The Musk Playbook: Buy What You Cannot Build

The deal reveals a critical weakness in Musk's AI empire. Neither xAI (his own lab) nor Cursor has proprietary models that can match Claude from Anthropic or GPT from OpenAI. Cursor currently sells access to both Claude and GPT models, an awkward arrangement now that Anthropic and OpenAI are building their own competing coding tools.

SpaceX framed the partnership as combining Cursor's "product and distribution to expert software engineers" with SpaceX's Colossus supercomputer, which the company claims has the equivalent compute power of a million Nvidia H100 chips. The subtext: Cursor has the users and the UX, xAI has the compute, and together they might build models good enough to stop relying on their competitors.

The breadcrumbs were there. Last week, xAI began renting computing power from its data centers to Cursor for model training. Last month, two of Cursor's most senior engineering leaders left to join xAI, reporting directly to Musk. This was not a sudden deal. It was an escalating courtship.

The IPO Angle

This deal cannot be separated from SpaceX's planned IPO. The company is widely seen to be losing money after absorbing both xAI and X (formerly Twitter). Adding Cursor, even as an option, gives prospective investors another massive AI asset to value into the offering. A $60 billion coding platform sitting inside a rocket company that is also an AI company that is also a social media company. The conglomerate logic writes itself, even if the balance sheet does not.

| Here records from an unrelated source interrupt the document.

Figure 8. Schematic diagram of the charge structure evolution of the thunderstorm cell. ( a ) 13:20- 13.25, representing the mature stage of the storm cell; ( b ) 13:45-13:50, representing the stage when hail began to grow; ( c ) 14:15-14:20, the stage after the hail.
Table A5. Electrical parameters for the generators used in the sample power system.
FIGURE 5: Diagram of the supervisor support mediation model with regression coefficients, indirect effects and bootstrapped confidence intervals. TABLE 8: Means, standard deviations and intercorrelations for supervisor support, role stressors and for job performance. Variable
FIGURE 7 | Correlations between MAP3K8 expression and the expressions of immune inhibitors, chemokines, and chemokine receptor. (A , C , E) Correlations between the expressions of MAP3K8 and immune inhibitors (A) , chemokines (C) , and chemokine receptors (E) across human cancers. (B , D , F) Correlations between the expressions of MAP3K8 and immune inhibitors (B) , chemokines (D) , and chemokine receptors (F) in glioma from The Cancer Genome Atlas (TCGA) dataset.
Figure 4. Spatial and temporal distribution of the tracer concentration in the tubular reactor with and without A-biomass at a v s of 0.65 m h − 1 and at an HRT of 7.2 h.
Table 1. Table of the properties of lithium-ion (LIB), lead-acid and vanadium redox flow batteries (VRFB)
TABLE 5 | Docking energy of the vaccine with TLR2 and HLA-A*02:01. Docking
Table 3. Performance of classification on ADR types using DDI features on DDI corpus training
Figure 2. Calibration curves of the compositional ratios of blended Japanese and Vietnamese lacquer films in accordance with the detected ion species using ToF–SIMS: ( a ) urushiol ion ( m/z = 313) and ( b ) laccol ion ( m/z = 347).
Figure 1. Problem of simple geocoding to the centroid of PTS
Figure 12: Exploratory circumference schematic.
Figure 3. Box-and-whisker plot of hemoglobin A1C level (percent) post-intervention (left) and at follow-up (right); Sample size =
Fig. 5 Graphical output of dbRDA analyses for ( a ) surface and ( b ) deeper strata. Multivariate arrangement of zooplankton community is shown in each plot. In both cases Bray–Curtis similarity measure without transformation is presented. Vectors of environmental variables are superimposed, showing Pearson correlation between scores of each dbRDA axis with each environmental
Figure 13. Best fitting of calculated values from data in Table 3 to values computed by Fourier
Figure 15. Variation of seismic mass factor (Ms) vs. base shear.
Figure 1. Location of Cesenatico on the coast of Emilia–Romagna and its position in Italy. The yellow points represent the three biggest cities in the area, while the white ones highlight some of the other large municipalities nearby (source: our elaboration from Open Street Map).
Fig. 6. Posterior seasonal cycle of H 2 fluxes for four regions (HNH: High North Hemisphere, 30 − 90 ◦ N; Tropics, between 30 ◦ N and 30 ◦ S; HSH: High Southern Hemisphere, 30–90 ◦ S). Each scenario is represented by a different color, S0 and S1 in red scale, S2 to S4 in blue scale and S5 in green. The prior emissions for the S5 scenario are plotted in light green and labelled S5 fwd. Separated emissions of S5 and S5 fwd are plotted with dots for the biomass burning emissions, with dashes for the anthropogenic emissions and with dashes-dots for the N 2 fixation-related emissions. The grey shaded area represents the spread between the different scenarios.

The brief statement did not say whether either deal could be paid in SpaceX stock, a question that will matter enormously when the time comes.

What This Means

The AI coding market is now a three-way arms race. OpenAI is building Codex into a standalone product. Anthropic's Claude Code is eating into developer workflows. Cursor has the distribution advantage but no proprietary model edge. SpaceX's play is to give it one.

Whether $60 billion is a reasonable price for a company whose core product depends on competitors' models is the question the market will have to answer. Right now, Musk seems to think the answer is yes. Or at least, he wants IPO investors to think so.